ASSIGNMENT: Please transcribe the passage on heart disease in Norway from "Heart Disease In" up to and including "attack and stroke.".

TEXT BLOCK:
★ ★ ★ ★ ★

Heart Disease In Norway From 1927-1948
Germany took over the low countries of Holland and Belgium, and occupied Denmark and Norway. Characteristically their troops took away their livestock—their cattle, their sheep, their goats, their pigs, their chickens. These populations were now subsisting on plant-based nutrition, and lo and behold, what do you think happened? Let’s look at Norway and the deaths from heart attack and stroke.
If we look here at 1927, 1930, and 1935, they are going up and up and up. In 1939, here theycome—the Germans, the greatest public health officers that Norway has ever seen. Suddenly, in 1940, 1941, 1942, 1943—if the Germans had stayed any longer they would have totally obliterated all the cardiovascular disease in Norway. When have we ever seen a population with this degree of plummeting of disease because of a statin? When have we ever seen this plummeting of disease in a population when there has been angioplasty or stents or coronary artery bypass surgery? No, the most powerful thing of all that ever happened in the Westernized nation was when suddenly, perhaps not with their own blessing, they went plant-based, and profound things occurred. Look what happened in 1945. Cessation of hostilities, bingo, we are going back up. It is so powerful that Neil Picard, a pathologist in Belgium, was telling his students at the autopsy table, “See this plaque in these coronary arteries, we didn’t see this during the war years. They weren’t there.”

★ ★ ★ ★ ★

INFORMATION PROVIDED:

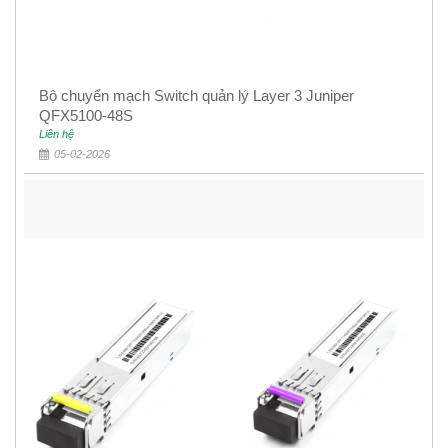
Bộ chuyển mạch Switch quản lý Layer 3 Juniper
QFX5100-48S
Liên hệ
05-02-2026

★ ★ ★ ★ ★

SOLUTION TO THE PROBLEM:
Heart Disease In Norway From 1927-1948
Germany took over the low countries of Holland and Belgium, and occupied Denmark and Norway. Characteristically their troops took away their livestock—their cattle, their sheep, their goats, their pigs, their chickens. These populations were now subsisting on plant-based nutrition, and lo and behold, what do you think happened? Let’s look at Norway and the deaths from heart attack and stroke.